DATASET CONTENT section start
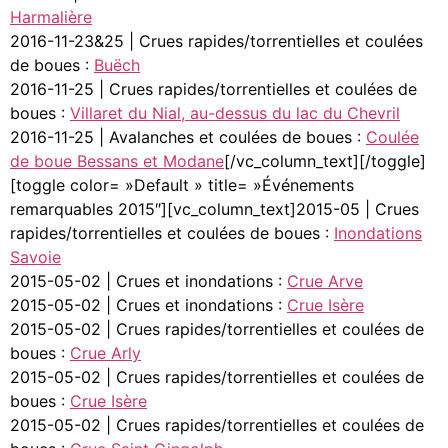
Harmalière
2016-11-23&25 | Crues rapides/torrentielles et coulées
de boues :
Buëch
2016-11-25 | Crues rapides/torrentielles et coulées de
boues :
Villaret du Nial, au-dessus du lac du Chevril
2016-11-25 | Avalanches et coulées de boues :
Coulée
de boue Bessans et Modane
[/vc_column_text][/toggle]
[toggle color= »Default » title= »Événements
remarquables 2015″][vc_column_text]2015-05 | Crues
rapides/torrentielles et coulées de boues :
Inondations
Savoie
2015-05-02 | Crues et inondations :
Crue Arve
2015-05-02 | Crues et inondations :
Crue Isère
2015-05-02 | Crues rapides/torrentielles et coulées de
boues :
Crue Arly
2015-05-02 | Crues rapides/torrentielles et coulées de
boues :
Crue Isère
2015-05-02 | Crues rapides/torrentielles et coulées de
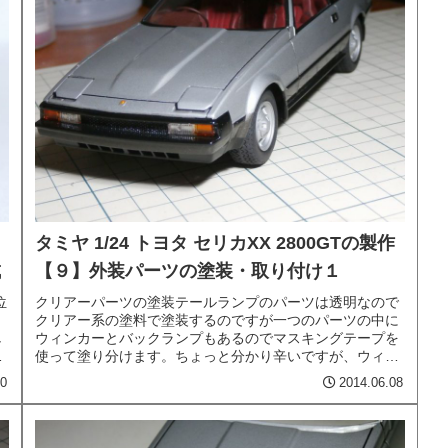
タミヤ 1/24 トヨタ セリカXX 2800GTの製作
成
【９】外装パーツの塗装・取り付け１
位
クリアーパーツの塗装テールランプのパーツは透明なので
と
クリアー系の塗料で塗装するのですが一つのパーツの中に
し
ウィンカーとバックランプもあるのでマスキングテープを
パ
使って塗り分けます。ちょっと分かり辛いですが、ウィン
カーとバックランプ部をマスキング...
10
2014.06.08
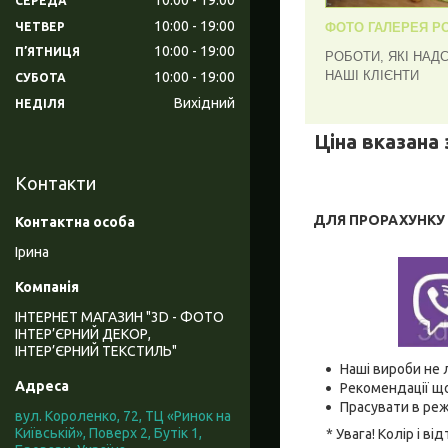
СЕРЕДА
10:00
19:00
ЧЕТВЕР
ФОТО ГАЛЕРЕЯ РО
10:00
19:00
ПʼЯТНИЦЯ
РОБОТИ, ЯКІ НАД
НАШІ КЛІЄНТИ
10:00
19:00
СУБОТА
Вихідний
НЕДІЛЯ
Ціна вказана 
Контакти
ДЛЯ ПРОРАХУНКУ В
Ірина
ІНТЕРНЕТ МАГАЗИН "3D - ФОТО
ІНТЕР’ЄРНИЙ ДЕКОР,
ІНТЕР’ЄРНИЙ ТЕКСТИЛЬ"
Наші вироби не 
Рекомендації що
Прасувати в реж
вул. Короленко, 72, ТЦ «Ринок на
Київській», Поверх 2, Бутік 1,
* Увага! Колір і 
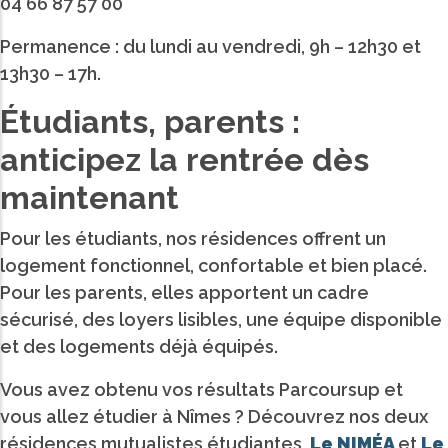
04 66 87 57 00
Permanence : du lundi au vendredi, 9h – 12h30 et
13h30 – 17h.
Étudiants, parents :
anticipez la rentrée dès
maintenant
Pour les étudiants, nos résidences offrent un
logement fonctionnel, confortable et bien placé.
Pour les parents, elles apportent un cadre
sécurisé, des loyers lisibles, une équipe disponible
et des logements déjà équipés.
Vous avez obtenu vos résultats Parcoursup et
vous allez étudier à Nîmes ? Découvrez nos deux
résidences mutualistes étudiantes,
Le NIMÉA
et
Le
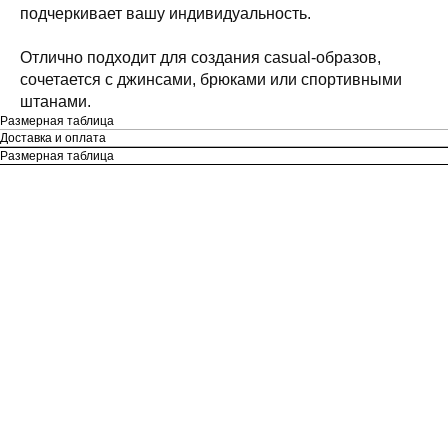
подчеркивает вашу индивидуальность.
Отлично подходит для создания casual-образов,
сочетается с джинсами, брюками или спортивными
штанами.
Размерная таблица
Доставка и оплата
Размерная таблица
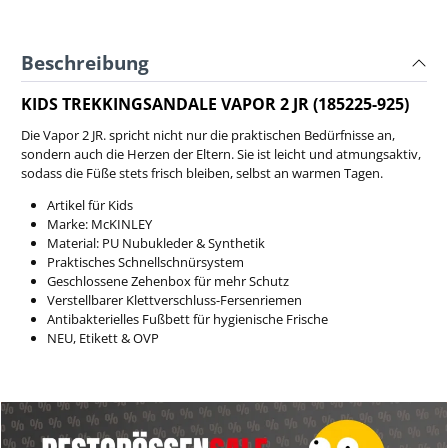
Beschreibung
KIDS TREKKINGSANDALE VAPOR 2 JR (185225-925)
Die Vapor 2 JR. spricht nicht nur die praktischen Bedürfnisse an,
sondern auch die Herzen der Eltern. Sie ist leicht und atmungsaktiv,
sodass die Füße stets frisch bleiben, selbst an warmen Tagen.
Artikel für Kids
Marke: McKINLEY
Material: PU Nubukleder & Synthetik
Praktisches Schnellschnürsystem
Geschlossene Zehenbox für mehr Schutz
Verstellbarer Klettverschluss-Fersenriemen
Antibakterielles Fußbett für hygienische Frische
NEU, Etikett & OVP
DATASET CONTENT section end
◆ EXERCISE PROMPT: Each line from the start of the listing above through the line with "[/vc_column_text][/toggle]" is what to output, exactly as written and without pictures.

◆ COMPLETED EXERCISE:
Harmalière
2016-11-23&25 | Crues rapides/torrentielles et coulées
de boues :
Buëch
2016-11-25 | Crues rapides/torrentielles et coulées de
boues :
Villaret du Nial, au-dessus du lac du Chevril
2016-11-25 | Avalanches et coulées de boues :
Coulée
de boue Bessans et Modane
[/vc_column_text][/toggle]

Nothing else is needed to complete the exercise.